Stuttgart/Wiesloch „Die Zeiten von Flickenteppichen und stummen Insellösungen sind vorbei. Wir benötigen die internationale Vernetzung medizinischer Daten, auch kompatibel eingebaut in die Krankenhausinformationssysteme (KIS) der Unikliniken“, fordert der Landtagsabgeordnete.
Historisch und technisch bedingt setzte bisher jedes (Uni-)Klinikum, jede Arztpraxis und jede Krankenkasse ein eigenes Datensystem um. Die Herstellerangebote zielten dabei auf eine dauerhafte Bindung des Kunden. Offene Schnittstellen zu Fremdsystemen blieben jedoch aus. Somit fehlt eine längst überfällige Langfrist-Daten-Strategie, die auf breiter Vernetzung basiert.
Denn eine hervorragende Patientenversorgung ist nur dann garantiert, wenn alle Akteure im Gesundheitswesen miteinander vernetzt sind. „Wenn Sie mich fragen, dann muss der Top-Diagnostiker des Uni-Klinikums Heidelberg genauso Daten-Zugang haben wie der Hausarzt in Flensburg. So stellt sich ein Mensch mit chronischer Erkrankung einen entspannten Urlaub vor“, ist sich Norbert Knopf sicher.
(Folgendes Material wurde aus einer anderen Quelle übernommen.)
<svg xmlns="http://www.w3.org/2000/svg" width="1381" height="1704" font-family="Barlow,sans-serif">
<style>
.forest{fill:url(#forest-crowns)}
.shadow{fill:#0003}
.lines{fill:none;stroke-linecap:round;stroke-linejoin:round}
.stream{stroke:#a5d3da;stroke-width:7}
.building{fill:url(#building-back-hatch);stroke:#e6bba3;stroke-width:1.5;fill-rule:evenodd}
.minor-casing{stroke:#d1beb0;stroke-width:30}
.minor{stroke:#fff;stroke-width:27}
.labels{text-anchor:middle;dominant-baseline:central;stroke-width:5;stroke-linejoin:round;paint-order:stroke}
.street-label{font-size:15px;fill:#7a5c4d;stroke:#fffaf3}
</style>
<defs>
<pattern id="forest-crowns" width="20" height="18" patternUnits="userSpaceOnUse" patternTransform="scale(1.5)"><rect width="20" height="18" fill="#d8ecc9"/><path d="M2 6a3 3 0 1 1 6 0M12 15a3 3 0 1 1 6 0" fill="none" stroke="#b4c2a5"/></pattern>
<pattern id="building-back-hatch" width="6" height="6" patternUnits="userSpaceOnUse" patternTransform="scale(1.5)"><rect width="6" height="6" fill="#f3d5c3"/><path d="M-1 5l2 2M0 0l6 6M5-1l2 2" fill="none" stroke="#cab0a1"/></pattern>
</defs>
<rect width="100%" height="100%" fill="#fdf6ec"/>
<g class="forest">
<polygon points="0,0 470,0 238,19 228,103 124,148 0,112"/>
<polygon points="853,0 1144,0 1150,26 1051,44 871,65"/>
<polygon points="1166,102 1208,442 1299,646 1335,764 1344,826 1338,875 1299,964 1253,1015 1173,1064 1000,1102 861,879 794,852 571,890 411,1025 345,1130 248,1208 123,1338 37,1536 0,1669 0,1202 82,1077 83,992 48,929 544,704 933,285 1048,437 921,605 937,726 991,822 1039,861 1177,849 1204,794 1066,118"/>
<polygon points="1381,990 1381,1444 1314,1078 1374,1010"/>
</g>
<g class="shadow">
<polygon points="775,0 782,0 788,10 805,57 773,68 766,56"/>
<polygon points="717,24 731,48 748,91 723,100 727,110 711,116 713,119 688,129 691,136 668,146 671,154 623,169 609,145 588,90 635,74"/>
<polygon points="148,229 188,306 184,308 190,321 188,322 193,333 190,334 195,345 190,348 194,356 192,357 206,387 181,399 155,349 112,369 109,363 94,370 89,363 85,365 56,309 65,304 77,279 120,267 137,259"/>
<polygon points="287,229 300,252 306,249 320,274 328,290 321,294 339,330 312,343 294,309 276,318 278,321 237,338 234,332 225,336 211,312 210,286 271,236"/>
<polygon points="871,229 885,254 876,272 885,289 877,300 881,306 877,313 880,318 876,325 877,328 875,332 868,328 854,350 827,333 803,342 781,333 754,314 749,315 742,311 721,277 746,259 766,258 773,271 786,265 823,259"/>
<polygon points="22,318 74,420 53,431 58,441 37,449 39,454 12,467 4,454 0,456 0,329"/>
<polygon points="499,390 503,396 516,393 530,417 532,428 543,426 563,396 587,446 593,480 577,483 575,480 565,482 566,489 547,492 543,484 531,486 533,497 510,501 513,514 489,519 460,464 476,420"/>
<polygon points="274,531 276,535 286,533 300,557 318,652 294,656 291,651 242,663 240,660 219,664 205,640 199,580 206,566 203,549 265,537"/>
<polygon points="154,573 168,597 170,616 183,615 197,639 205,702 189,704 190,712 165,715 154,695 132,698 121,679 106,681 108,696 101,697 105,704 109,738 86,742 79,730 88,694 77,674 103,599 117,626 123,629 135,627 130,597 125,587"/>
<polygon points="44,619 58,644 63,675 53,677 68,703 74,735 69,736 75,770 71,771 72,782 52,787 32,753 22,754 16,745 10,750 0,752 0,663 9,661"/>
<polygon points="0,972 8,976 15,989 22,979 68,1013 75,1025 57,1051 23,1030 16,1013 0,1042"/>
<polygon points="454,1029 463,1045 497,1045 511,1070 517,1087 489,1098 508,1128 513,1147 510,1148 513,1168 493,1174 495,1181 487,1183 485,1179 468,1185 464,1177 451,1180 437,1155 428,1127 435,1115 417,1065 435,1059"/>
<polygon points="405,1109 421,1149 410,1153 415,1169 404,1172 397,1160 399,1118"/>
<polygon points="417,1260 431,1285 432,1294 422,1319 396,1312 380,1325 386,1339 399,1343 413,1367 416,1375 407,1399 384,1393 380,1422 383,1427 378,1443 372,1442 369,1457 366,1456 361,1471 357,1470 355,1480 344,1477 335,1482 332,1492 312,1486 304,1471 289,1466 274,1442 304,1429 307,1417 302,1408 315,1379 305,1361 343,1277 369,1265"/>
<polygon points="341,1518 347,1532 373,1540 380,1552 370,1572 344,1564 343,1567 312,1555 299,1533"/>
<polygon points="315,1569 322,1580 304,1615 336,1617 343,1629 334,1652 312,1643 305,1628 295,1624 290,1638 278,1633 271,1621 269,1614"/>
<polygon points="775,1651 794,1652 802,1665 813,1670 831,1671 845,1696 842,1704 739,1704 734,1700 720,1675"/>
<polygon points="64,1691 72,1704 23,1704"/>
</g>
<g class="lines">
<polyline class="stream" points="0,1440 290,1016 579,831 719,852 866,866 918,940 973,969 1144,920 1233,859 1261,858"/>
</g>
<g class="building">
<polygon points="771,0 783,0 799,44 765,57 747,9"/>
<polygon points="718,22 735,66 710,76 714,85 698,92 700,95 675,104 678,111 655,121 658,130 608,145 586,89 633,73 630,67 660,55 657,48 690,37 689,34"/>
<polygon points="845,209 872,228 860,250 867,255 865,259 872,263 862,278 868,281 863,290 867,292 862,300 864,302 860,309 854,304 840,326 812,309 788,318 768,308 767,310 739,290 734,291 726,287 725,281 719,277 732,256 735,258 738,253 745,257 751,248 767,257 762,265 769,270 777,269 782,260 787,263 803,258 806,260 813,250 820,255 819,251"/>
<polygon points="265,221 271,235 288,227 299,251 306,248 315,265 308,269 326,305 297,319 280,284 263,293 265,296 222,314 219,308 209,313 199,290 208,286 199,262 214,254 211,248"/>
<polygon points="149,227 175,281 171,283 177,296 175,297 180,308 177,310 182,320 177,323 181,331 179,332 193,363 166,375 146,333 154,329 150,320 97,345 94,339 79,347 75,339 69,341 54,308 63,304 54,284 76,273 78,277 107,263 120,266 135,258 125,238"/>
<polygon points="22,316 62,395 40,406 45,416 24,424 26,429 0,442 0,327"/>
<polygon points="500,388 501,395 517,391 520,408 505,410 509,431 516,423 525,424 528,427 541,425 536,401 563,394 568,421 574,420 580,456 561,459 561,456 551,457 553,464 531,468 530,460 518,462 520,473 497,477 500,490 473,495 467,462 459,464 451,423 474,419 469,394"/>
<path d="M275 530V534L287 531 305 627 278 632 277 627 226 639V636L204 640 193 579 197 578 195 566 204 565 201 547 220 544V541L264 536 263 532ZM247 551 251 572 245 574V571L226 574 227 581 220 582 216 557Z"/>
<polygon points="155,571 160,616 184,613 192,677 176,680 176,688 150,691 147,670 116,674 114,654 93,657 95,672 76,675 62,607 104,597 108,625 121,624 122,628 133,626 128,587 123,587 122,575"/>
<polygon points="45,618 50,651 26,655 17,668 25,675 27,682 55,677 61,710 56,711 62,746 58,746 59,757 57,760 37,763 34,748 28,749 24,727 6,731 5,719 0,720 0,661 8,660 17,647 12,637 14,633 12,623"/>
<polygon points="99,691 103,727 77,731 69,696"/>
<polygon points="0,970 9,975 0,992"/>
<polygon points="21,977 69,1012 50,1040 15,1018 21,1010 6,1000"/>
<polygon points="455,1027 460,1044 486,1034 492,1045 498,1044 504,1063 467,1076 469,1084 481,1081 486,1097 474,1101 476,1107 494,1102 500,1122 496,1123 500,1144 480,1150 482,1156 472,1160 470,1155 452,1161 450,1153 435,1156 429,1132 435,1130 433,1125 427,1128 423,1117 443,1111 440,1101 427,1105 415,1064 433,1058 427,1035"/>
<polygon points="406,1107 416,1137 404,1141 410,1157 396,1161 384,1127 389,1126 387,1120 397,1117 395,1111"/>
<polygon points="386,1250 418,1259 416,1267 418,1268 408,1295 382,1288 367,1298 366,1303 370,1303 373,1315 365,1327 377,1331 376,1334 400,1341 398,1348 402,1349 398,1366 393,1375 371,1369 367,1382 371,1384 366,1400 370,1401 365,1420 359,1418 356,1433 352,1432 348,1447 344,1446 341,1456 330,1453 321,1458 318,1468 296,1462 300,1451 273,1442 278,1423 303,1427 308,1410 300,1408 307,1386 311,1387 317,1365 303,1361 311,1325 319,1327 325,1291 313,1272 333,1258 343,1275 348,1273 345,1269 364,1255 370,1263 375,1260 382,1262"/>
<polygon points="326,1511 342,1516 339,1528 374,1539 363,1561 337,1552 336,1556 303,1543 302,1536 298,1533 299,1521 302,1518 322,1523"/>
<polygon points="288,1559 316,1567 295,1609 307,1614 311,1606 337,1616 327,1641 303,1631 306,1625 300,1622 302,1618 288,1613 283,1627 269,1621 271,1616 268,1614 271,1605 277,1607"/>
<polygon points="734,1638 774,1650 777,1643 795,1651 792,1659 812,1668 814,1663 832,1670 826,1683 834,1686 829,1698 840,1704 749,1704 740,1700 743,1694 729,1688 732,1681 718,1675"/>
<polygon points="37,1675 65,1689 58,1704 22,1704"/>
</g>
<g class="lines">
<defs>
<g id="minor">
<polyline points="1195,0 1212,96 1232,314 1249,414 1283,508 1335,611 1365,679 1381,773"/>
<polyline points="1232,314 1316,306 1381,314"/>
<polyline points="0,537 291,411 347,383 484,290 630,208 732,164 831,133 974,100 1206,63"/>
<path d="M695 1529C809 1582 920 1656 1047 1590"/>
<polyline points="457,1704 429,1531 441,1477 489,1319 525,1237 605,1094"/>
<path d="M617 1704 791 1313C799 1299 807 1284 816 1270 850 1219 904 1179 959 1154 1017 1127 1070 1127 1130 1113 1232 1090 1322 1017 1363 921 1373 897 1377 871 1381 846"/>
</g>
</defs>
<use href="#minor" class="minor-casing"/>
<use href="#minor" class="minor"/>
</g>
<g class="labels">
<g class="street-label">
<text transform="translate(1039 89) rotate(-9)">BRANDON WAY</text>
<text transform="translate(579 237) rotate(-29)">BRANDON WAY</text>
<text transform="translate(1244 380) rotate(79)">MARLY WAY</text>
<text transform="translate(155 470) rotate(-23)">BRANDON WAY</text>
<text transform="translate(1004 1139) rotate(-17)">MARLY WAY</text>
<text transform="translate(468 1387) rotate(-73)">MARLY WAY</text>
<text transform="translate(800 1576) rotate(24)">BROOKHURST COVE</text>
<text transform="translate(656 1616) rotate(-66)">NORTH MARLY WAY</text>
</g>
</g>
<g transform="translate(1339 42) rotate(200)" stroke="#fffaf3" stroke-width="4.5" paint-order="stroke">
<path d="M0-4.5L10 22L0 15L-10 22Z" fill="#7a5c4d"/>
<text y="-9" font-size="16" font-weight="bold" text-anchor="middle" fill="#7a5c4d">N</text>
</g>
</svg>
Das heißt, dass Labore, Forschungseinrichtungen oder diagnostische Abteilungen sämtlicher Kliniken mit den Hausärzten, Krankenkassen und Gesundheitsämtern automatisch ihre Gesundheitsdaten austauschen – auch mit den KIS-Systemen der Uniklinika. „Unsere Universitätskliniken sind international vernetzt – warum deren Daten also noch nicht?“, fragt sich der Gesundheitsexperte.
Dazu kommt: Die Schaffung des Europäischen Gesundheitsdatenraumes bietet eine solche Architektur von miteinander interoperablen Informationssystemen. „Ein extremes aktuelles Beispiel ist das DIVI-Intensivregister, das bei aller begrüßenswerten Zielsetzung alle Krankenhäuser Deutschlands täglich (!) zu manuellen Eingaben zwingt, welche in den meisten KIS bereits vorhanden sind. Und das schon seit zwei Jahren. Das erzeugt viel Frust bei den Krankenhäusern, eine Vergeudung von wertvollen Zeitressourcen“, bedauert Knopf. „Wir können im Jahr 2022 niemandem mehr zumuten, dass Gesundheitsdaten in der Pandemie per Fax (sic!) an die Gesundheitsämter von Hand übertragen werden.“
„Das bedeutet nicht, dass wir die ,eine Lösung‘ finden müssen“, gibt der Landtagsabgeordnete zu bedenken. „Im Gegenteil, wir brauchen Gesundheitsdaten-Schnittstellen auf internationaler Ebene. Medizinische Daten verschiedener Herkunft und Anwendung müssen künftig vielmehr eine Sprache sprechen.“ Das heißt, dass sich Baden-Württemberg aktiv an der Schaffung und Gestaltung des Europäischen Datenraumes auf EU-Ebene beteiligen muss. Daraus ließe sich auch Profit ziehen, denn ein systematischer Austausch von Gesundheitsdaten, selbstverständlich bei Wahrung aller datenschutzrechtlichen Normen, kann allen viele Vorteile bieten:
Explodierende Kosten im Gesundheitswesen können durch Optimierung und Entscheidungsfindung gesenkt werden.
Die Datenlage, etwa in Form eines Impfregisters, kann helfen, Nebenwirkungen von Impfstoffen frühzeitig aufzuzeigen.
Durch eine digitalisierte Krankenakte können alle Befunde eines Patienten zusammengetragen, mit exakten Diagnosen frühzeitig erkannt und maßgeschneiderte Therapien durchgeführt werden.